Given problem => Quote every line of the data below word for word, leaving out the pictures.
··· Extracted entries
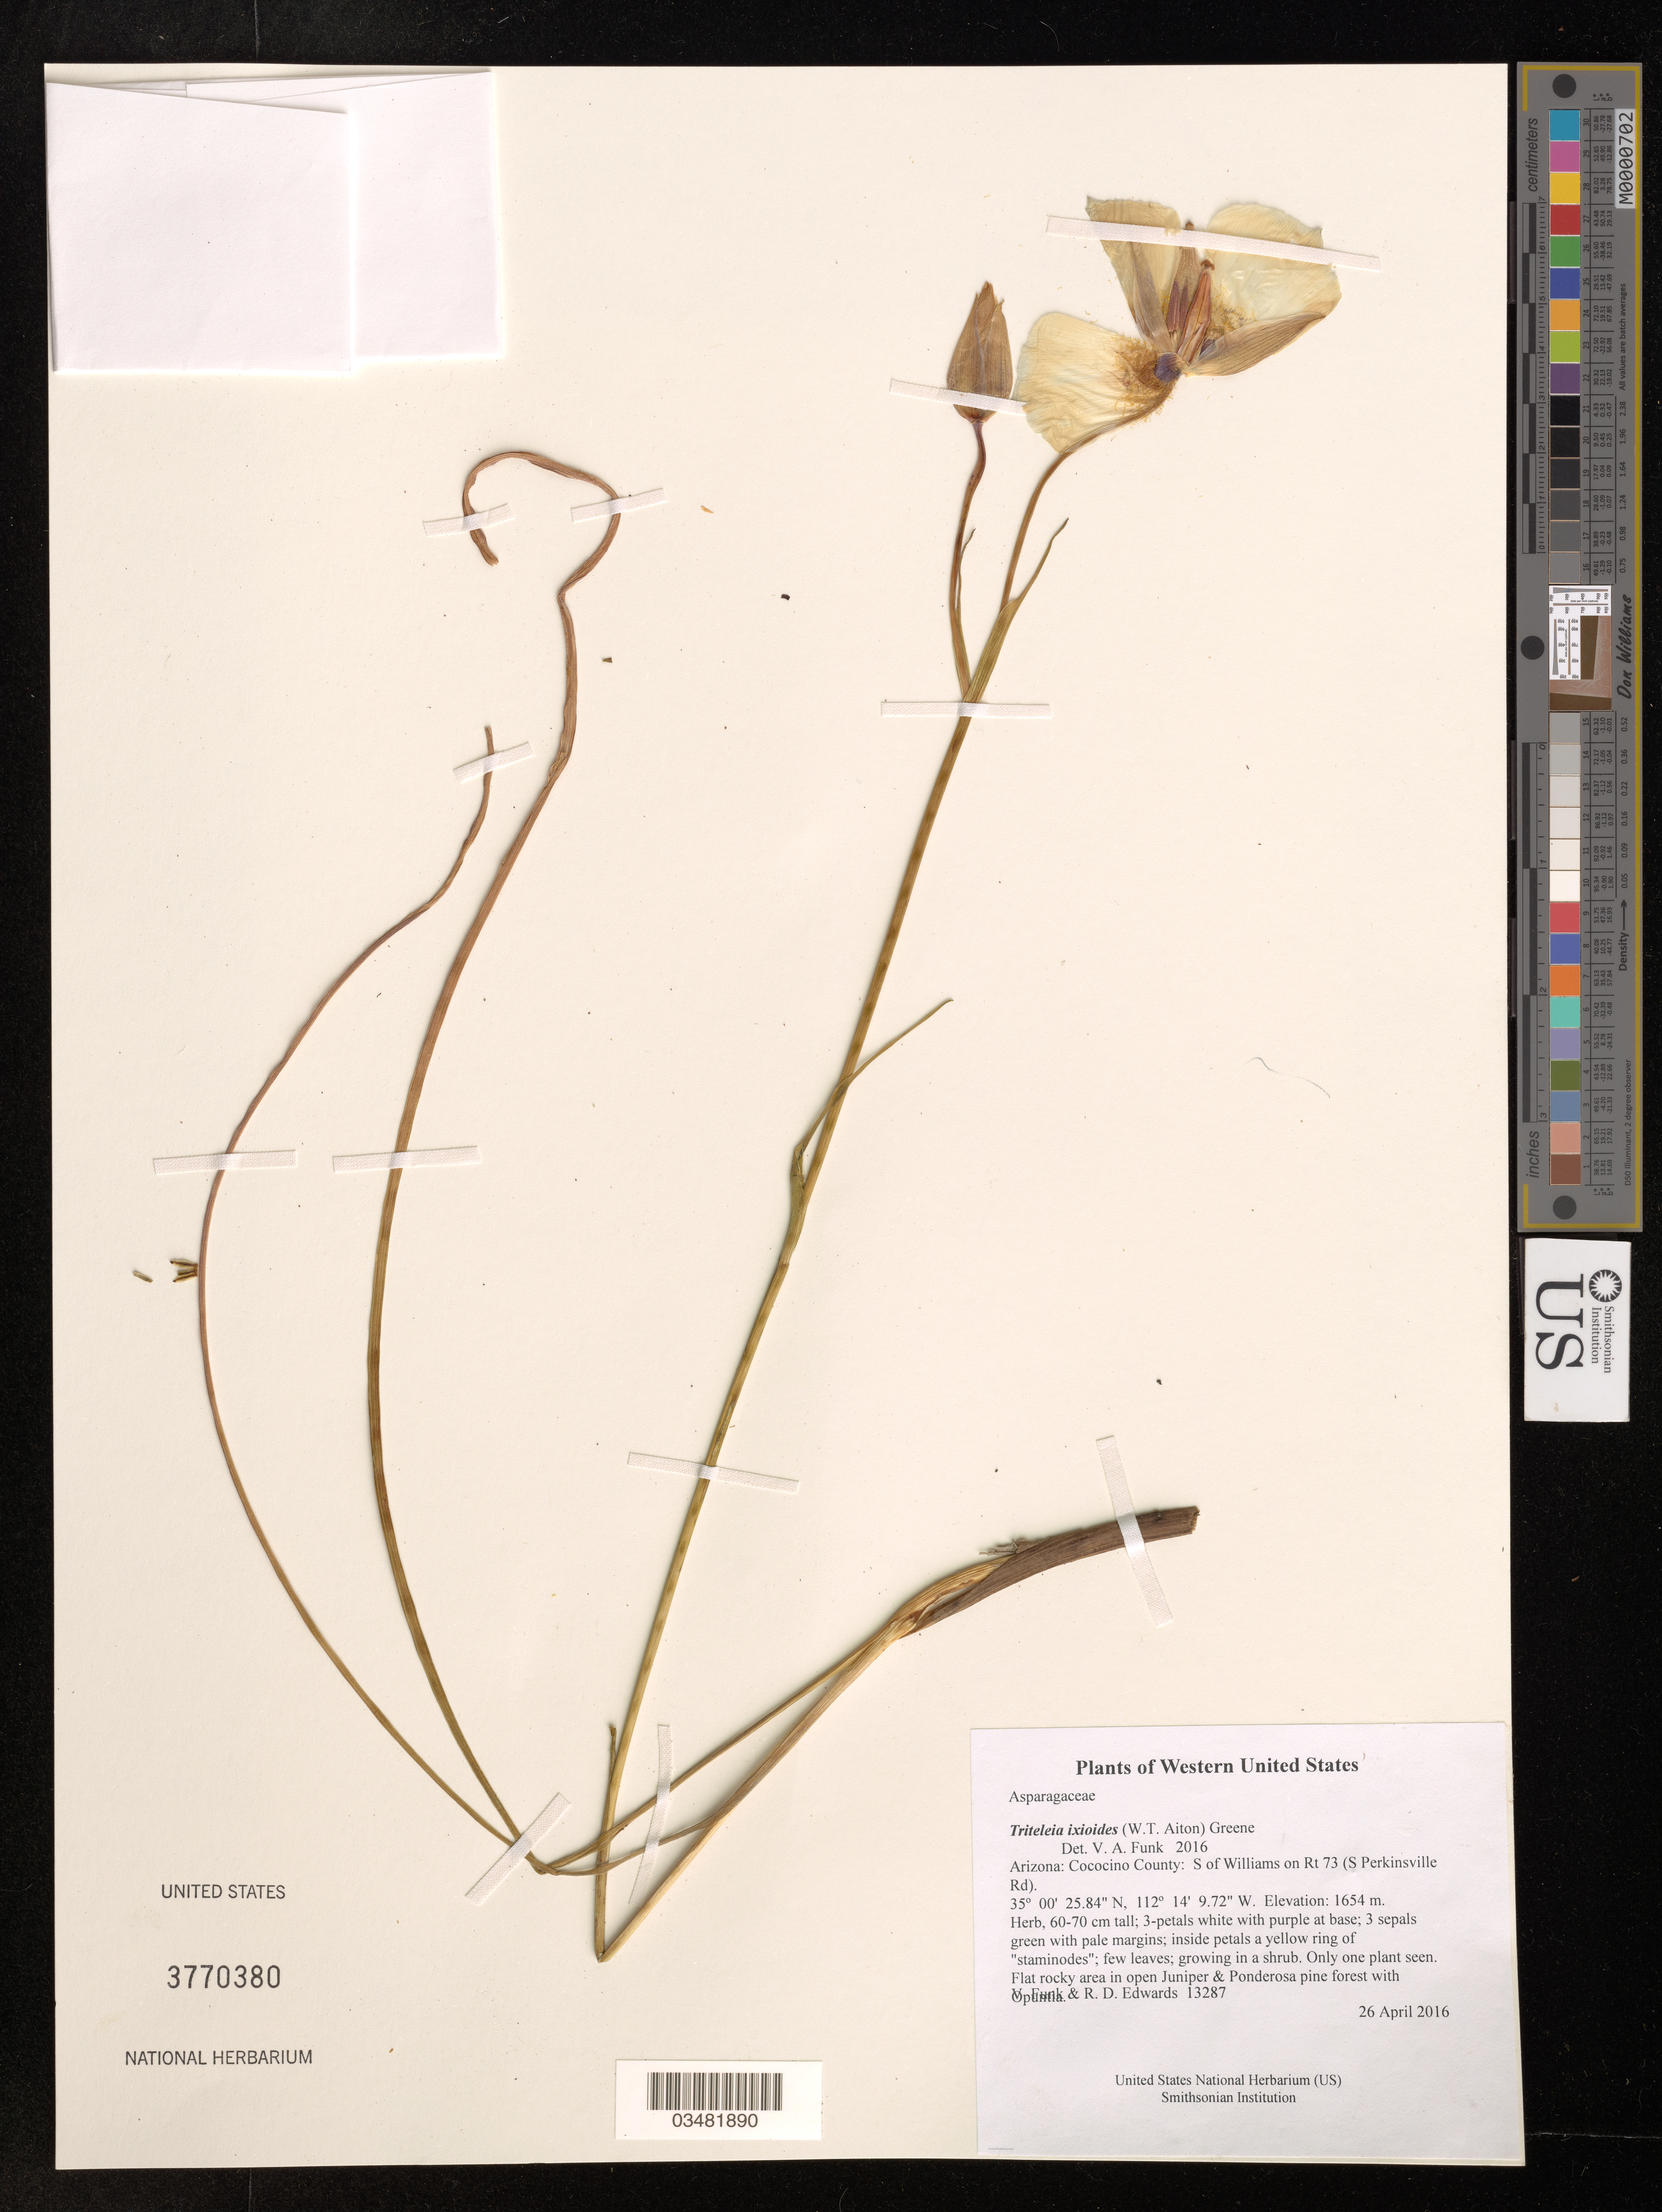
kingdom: Plantae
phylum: Tracheophyta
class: Liliopsida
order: Asparagales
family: Asparagaceae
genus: Triteleia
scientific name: Triteleia ixioides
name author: (R. Br.) Greene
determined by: Funk, Vicki A., (BOT), Smithsonian Institution - National Museum of Natural History (UNITED STATES)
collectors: R.D. Edwards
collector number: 13287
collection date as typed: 26 April 2016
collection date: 2016-04-26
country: United States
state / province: Arizona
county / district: Cococino County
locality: S of Williams on Rt 73 (S Perkinsville Rd)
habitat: Flat rocky area in open Juniper & Ponderosa pine forest with Opuntia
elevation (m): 1654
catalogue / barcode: US 3770380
······
Exercise answer =>
kingdom: Plantae
phylum: Tracheophyta
class: Liliopsida
order: Asparagales
family: Asparagaceae
genus: Triteleia
scientific name: Triteleia ixioides
name author: (R. Br.) Greene
determined by: Funk, Vicki A., (BOT), Smithsonian Institution - National Museum of Natural History (UNITED STATES)
collectors: R.D. Edwards
collector number: 13287
collection date as typed: 26 April 2016
collection date: 2016-04-26
country: United States
state / province: Arizona
county / district: Cococino County
locality: S of Williams on Rt 73 (S Perkinsville Rd)
habitat: Flat rocky area in open Juniper & Ponderosa pine forest with Opuntia
elevation (m): 1654
catalogue / barcode: US 3770380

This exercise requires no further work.